WORK REQUEST → From the records below, set down exactly the lines starting with the line that contains "left eye: (1994, 514)" and going on through the line that contains "left elbow: (777, 1210)". Nothing else is wanted.

PROVIDED INFORMATION →
------

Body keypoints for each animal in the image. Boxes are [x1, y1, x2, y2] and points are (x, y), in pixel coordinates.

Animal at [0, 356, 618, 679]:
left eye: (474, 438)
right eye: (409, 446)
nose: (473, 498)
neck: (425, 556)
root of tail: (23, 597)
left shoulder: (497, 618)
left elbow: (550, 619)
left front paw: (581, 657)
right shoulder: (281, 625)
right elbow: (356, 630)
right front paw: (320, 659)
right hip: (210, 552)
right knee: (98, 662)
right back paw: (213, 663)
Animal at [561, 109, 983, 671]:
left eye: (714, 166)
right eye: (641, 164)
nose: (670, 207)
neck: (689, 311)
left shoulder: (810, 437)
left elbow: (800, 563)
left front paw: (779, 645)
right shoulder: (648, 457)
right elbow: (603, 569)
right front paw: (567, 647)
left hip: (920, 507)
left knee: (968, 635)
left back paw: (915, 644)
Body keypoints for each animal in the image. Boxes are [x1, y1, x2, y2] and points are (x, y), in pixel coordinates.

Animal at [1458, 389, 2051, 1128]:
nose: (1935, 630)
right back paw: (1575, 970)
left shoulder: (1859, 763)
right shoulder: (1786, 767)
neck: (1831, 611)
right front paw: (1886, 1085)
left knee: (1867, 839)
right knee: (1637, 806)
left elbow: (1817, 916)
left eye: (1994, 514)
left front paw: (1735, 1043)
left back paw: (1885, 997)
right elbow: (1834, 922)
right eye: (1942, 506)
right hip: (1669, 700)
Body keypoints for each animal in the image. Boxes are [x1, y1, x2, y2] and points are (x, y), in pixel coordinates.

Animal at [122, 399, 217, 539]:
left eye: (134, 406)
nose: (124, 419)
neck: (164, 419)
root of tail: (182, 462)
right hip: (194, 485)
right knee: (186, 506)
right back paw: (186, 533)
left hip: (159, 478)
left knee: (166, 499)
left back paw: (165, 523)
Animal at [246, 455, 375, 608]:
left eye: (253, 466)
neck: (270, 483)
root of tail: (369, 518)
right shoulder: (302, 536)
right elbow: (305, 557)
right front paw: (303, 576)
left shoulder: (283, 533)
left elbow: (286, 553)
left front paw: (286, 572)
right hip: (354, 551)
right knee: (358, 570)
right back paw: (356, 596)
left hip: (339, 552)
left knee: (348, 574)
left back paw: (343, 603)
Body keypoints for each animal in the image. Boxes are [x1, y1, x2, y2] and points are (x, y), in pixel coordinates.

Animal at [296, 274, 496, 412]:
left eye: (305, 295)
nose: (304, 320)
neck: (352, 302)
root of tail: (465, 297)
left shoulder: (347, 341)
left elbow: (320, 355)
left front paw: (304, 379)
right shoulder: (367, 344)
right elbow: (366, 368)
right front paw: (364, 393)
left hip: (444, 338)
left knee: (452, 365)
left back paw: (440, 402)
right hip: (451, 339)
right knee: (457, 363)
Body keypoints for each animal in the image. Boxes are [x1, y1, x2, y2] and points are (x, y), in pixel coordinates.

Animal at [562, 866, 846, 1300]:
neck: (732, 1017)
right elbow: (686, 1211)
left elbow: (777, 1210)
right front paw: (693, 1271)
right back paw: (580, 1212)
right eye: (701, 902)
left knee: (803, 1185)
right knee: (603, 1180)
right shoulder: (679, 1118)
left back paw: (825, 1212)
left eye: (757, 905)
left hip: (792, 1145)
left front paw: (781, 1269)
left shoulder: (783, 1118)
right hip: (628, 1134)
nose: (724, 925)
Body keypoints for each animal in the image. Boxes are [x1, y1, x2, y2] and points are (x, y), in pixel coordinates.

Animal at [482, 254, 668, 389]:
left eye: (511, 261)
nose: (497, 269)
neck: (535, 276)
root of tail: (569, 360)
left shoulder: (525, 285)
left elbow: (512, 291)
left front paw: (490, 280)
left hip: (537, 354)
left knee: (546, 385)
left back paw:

------

TASK RESULT →
left eye: (1994, 514)
left front paw: (1735, 1043)
left back paw: (1885, 997)
right elbow: (1834, 922)
right eye: (1942, 506)
right hip: (1669, 700)
Body keypoints for each animal in the image. Boxes are [x1, y1, x2, y2] and points are (x, y), in pixel coordinates.

Animal at [122, 399, 217, 539]:
left eye: (134, 406)
nose: (124, 419)
neck: (164, 419)
root of tail: (182, 462)
right hip: (194, 485)
right knee: (186, 506)
right back paw: (186, 533)
left hip: (159, 478)
left knee: (166, 499)
left back paw: (165, 523)
Animal at [246, 455, 375, 608]:
left eye: (253, 466)
neck: (270, 483)
root of tail: (369, 518)
right shoulder: (302, 536)
right elbow: (305, 557)
right front paw: (303, 576)
left shoulder: (283, 533)
left elbow: (286, 553)
left front paw: (286, 572)
right hip: (354, 551)
right knee: (358, 570)
right back paw: (356, 596)
left hip: (339, 552)
left knee: (348, 574)
left back paw: (343, 603)
Body keypoints for each animal in the image. Boxes are [x1, y1, x2, y2] and points are (x, y), in pixel coordinates.

Animal at [296, 274, 496, 412]:
left eye: (305, 295)
nose: (304, 320)
neck: (352, 302)
root of tail: (465, 297)
left shoulder: (347, 341)
left elbow: (320, 355)
left front paw: (304, 379)
right shoulder: (367, 344)
right elbow: (366, 368)
right front paw: (364, 393)
left hip: (444, 338)
left knee: (452, 365)
left back paw: (440, 402)
right hip: (451, 339)
right knee: (457, 363)
Body keypoints for each animal in the image. Boxes are [x1, y1, x2, y2] and points are (x, y), in pixel coordinates.

Animal at [562, 866, 846, 1300]:
neck: (732, 1017)
right elbow: (686, 1211)
left elbow: (777, 1210)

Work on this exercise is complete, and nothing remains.